Libraries absolutely cannot keel over and let Google replace them. They are our collective bookshelves, the memory theater for a community. As Robert Darnton suggested in the December 17, 2009 New York Review of Books, the U.S. government might do well to acquire Google Books outright. France, after legally blocking Google’s plans to scan its books, is undertaking a digitization initiative of its own. This is, after all, a basically political matter; the bookshelf is a political arrangement. It carries our words, ideas, convictions, memories, identity, and language—the imaginative substance of any political order. Just as a personal bookshelf becomes the extension of one’s body, a democratic society must ensure that its books are held democratically.
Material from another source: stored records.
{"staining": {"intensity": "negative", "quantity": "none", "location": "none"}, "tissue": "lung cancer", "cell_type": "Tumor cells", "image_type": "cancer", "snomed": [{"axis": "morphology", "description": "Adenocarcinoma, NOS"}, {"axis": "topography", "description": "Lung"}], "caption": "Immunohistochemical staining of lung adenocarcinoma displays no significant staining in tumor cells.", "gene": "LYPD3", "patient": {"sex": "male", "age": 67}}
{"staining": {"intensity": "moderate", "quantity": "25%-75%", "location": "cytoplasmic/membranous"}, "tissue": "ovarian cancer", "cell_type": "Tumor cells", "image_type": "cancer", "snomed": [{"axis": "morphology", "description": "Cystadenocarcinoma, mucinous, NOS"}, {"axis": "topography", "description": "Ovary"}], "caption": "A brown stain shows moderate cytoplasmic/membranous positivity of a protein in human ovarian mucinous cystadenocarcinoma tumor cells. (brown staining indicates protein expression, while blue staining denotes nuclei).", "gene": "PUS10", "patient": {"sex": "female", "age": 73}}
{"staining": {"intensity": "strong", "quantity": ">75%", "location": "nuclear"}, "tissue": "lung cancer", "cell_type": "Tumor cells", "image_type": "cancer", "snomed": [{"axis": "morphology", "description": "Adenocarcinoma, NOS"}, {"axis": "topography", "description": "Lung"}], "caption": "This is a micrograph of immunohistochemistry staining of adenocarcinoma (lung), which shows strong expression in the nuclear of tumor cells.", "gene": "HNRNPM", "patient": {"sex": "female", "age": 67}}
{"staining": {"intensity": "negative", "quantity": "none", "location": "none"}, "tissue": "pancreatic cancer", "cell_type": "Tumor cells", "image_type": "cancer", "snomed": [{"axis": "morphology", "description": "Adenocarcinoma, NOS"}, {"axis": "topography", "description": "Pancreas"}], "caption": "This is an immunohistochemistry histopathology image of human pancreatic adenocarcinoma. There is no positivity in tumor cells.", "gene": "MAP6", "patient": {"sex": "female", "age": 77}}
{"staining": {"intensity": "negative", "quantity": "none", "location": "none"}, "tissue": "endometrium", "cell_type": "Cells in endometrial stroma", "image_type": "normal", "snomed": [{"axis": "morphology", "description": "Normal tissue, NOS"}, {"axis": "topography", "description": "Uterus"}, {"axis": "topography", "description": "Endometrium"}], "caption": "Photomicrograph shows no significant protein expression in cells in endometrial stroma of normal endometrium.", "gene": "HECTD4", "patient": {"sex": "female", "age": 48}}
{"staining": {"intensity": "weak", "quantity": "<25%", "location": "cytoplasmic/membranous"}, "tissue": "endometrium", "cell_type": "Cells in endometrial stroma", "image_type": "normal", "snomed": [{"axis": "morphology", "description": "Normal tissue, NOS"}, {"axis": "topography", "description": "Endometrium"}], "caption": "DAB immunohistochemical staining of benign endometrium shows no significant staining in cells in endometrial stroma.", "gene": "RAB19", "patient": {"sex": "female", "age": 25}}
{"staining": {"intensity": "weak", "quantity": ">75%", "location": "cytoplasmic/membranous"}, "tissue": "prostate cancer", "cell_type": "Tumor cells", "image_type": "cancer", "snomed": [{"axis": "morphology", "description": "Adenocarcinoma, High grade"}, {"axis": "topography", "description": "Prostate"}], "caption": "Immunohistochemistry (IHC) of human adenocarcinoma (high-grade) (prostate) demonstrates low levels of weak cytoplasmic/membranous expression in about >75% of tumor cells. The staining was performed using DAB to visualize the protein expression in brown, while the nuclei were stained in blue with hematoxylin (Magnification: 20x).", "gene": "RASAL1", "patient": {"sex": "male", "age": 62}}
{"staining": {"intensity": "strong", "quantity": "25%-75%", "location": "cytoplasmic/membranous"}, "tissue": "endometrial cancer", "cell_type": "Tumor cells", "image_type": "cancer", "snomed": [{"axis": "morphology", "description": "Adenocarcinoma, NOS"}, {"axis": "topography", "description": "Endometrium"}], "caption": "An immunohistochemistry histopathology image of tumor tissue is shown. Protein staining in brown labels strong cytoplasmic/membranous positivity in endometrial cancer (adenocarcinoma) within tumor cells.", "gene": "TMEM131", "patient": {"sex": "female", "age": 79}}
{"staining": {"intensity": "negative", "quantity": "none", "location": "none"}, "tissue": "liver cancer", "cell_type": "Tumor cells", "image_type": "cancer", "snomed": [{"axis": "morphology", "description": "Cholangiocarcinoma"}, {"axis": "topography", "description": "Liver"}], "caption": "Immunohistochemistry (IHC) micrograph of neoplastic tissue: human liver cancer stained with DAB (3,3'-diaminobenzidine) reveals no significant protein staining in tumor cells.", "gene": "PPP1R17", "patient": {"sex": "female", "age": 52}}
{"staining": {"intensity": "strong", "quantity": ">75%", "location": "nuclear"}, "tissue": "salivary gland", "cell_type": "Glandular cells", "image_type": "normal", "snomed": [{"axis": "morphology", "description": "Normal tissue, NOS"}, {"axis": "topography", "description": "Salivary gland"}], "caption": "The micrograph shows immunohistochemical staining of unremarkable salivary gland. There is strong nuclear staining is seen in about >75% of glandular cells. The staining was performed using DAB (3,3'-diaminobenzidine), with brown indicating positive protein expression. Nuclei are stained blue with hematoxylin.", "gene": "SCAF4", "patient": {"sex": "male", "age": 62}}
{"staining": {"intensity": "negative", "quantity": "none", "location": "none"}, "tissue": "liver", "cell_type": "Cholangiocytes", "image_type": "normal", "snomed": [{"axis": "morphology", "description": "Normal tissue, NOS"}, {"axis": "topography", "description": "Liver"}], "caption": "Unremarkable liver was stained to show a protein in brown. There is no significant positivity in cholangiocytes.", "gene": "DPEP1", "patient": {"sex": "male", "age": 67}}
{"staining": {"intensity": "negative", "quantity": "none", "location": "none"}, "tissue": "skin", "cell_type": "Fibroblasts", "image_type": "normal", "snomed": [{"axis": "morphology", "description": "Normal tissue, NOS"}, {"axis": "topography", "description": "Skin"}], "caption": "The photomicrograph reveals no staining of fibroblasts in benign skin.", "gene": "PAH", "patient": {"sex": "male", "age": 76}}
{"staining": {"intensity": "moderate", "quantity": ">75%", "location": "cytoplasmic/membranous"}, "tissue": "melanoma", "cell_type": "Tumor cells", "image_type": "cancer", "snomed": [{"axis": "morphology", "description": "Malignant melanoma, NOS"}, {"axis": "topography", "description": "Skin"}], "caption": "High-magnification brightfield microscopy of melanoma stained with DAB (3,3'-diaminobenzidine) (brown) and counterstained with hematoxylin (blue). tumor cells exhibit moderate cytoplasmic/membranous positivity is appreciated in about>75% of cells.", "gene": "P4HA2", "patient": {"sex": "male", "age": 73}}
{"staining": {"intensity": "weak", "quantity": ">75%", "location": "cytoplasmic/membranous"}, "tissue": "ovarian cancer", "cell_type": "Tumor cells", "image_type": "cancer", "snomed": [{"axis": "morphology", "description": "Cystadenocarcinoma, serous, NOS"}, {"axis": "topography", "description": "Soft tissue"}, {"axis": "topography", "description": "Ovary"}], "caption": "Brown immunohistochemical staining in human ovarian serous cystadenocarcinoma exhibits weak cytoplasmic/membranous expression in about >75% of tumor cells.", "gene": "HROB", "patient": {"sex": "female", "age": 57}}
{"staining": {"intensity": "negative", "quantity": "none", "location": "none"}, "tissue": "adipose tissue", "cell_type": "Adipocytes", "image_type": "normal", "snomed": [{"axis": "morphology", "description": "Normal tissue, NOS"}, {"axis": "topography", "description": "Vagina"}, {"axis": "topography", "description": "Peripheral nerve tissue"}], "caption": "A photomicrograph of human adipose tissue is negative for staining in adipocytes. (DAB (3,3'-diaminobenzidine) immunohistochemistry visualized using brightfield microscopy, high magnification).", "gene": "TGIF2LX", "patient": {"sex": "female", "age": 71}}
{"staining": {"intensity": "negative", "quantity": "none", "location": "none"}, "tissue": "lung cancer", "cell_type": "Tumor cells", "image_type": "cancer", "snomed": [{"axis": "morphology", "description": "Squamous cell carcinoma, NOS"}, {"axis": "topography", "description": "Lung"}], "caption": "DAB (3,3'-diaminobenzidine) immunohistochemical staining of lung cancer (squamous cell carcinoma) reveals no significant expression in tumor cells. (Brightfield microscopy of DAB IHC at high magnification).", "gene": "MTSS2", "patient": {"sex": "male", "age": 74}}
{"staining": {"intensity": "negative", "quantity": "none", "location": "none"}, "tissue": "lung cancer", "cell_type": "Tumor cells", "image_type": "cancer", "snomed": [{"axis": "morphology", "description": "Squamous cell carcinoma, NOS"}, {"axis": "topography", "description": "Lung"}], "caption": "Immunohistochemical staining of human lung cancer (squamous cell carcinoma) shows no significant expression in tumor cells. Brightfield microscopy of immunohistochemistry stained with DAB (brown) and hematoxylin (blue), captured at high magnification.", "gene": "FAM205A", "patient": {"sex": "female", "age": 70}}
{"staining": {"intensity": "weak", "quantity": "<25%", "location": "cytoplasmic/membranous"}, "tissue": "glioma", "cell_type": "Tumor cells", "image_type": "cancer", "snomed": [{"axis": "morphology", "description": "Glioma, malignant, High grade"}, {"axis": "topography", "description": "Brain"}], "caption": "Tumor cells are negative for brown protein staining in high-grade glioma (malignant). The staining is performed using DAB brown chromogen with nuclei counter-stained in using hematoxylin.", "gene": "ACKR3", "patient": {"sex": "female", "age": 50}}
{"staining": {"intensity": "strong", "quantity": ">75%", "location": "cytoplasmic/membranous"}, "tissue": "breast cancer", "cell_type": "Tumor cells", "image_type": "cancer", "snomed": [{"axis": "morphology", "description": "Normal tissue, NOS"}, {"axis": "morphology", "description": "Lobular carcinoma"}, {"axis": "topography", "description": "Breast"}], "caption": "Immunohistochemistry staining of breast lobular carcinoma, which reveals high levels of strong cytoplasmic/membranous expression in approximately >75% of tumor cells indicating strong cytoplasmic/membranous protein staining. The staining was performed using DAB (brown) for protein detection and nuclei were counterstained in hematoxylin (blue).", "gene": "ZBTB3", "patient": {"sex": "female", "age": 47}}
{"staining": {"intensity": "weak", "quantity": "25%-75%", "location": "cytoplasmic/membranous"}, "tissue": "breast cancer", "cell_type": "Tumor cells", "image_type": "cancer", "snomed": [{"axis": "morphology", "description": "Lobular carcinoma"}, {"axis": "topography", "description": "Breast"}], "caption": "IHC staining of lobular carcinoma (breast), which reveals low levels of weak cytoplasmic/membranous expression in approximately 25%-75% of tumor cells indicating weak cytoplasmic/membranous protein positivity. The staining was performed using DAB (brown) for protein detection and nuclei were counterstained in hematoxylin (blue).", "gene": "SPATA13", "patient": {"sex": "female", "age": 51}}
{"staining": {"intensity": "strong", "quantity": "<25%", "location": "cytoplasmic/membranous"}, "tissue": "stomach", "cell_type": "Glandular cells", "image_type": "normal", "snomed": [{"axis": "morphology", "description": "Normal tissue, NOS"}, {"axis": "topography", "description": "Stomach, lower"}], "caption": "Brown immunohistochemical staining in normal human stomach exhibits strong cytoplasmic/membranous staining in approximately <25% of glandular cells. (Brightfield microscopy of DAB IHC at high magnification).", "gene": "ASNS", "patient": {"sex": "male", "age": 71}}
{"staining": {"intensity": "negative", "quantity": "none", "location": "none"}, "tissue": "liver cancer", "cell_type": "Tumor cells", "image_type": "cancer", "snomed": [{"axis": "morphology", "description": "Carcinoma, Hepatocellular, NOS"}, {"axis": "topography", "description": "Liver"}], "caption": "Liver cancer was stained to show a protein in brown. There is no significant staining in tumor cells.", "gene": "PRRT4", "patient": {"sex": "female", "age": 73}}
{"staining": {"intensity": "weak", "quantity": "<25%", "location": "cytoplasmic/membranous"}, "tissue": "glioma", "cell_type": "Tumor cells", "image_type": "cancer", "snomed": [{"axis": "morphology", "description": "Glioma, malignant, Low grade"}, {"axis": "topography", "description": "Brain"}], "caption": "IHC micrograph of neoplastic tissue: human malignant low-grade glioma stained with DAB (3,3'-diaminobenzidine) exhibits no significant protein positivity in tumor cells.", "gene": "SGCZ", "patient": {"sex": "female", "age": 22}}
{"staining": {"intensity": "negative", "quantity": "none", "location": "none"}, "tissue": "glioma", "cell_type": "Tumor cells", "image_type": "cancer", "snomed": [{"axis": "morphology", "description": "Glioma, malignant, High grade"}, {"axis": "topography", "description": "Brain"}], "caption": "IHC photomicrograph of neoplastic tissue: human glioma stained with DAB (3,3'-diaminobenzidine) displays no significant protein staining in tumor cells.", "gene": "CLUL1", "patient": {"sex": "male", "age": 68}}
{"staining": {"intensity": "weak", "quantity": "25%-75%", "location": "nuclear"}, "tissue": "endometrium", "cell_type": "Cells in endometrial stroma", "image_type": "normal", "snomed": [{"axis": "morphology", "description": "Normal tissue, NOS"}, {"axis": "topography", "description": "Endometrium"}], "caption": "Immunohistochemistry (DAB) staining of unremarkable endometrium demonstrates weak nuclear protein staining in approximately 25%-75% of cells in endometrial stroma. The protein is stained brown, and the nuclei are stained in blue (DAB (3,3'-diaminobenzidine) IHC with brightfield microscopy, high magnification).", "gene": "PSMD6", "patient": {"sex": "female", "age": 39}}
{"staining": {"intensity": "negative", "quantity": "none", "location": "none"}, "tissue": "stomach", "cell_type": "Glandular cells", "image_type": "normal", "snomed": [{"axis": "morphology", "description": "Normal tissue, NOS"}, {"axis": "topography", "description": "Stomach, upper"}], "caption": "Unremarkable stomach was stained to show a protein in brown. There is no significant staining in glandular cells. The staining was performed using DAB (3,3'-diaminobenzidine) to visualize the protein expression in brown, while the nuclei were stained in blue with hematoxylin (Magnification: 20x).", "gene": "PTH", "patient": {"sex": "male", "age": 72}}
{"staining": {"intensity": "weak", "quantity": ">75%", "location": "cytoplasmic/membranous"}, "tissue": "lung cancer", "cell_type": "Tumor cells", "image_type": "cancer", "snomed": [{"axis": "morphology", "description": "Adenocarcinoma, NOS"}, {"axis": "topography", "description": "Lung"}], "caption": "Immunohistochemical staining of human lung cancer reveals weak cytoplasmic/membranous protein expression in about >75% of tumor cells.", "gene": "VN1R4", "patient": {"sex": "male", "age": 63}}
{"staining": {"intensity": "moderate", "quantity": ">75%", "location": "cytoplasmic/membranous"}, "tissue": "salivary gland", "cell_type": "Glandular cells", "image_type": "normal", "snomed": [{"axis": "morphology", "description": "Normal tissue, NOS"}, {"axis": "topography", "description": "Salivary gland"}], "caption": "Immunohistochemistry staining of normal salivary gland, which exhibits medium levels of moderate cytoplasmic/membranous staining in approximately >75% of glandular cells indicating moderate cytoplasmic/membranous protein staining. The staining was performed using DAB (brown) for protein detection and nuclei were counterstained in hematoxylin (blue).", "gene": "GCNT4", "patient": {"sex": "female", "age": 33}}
One could phrase the basic demands of a hypothetical bookshelf manifesto like this: for-life, liberatedness, and the pursuit of eclecticism. They’re all related. “For-life” means the right to keep one’s books as long as one lives and, just as importantly, to pass them on to one’s descendants. They must not be take-away-able by the fiat of a far-away corporation. They must be in a medium and format that will be readable in a hundred years and, if we know what’s good for us, in five thousand. “Liberatedness” means that the texts are truly ours to do with as we please, short of harming others. We can lend them to enemies and friends. We can mark them up or damage them. We can move them around wherever we like, and wherever the technology allows, freely organizing and categorizing them to all the limits of our private compulsions. Finally, “the pursuit of eclecticism” means that there should be no limit on the breadth of our collections. Plainly, no censorship. These are all things that my shelf of paper and cardboard do quite well and that the most celebrated digital alternatives, so far, do not.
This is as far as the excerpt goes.